Raekwon released Only Built 4 Cuban Linx... as his first solo album, and the third seen from the Wu after the release of their debut album Enter the Wu-Tang (36 Chambers), with Method Man's Tical and Ol' Dirty Bastard's Return to the 36 Chambers: The Dirty Version released prior. The song "Can It Be All So Simple," from 36 Chambers, marked the first recorded exhibition of Raekwon and Ghostface Killah as a duo, as the two would further establish this alliance on Only Built 4 Cuban Linx.... Much of the content on the album deals with real life topics and situations that both Raekwon and Ghostface Killah commonly encountered and experienced while growing up in Staten Island, New York.
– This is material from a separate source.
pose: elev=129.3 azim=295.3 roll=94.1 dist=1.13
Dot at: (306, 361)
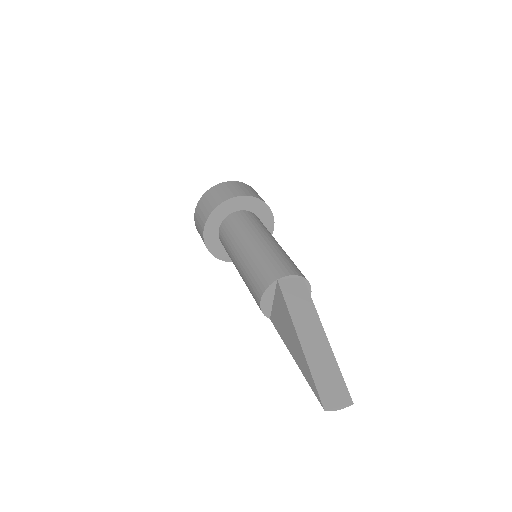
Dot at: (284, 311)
In an interview with Wax Poetics, Raekwon explained "I grew up in the street, so I talked about the shit I knew and saw. We did the hustlin’ thing, we did the crime thing; we did all the things that made us feel like mobsters or Mafiosos in some way." In a different article, Ghostface Killah recollected "Back then I was punchin' a lot of rap niggas in their face, and niggas was getting beat up in the clubs. We were banned from everything. They wouldn't even let me in the Tunnel. Niggas was scared to death when I was out there wilding. I was fucking niggas up, robbing niggas, fucking a lot of bitches, just doing dumb shit."

In regards to his and Ghostface's partnership, Raekwon later commented "Ghost and me, especially at the time, had this identical-twin effect on each other. We would joke about the same things and laugh at the same shit. We were into the same clothes and shit. We were like the EPMD of the crew." Producer RZA also commented on the duo's congruency:

Rae and Ghost together, those two right there were notorious kids from two different projects. Cuban Linx was an opportunity for Rae and Ghost to give us the street side. When we did it, I said, "yo, it's gonna be a very dangerous album; it's gonna change the game. We gonna invite those demons, every negative stereotype, and deal with them." It's like the shit was lived; a lot of it was lived or experienced in one form or another. It's so natural, it don't feel like songs. It was a chance to show the world not only how New York lived, but also how Shaolin preserved New York. An older generation was leaving and getting older. We're from the crack generation - that real gritty, rough project shit. We was on corners at 15, 16, doing shit you couldn't imagine. —RZA

Only Built 4 Cuban Linx... features a wide array of Wu-Tang members, as well as Wu-Tang affiliates Cappadonna, and Blue Raspberry. It also features a guest appearance from rapper Nas, making this the first collaboration with a non-affiliated artist on a Wu-Tang related album. Regarding this event, Nas later recalled "Rae would come out to Queensbridge, I would go to Staten Island. We'd just ride and hang out all night. We didn't call each other to work. We called each other to hang out. Somehow we wound up in the studio. RZA had a couple of beats. He played them for me. I got on both of them. The other one never came out. I was honored to be asked to be on the album. Raekwon was ahead of his time. I knew Rae was a classic artist and the album was going to be a music classic."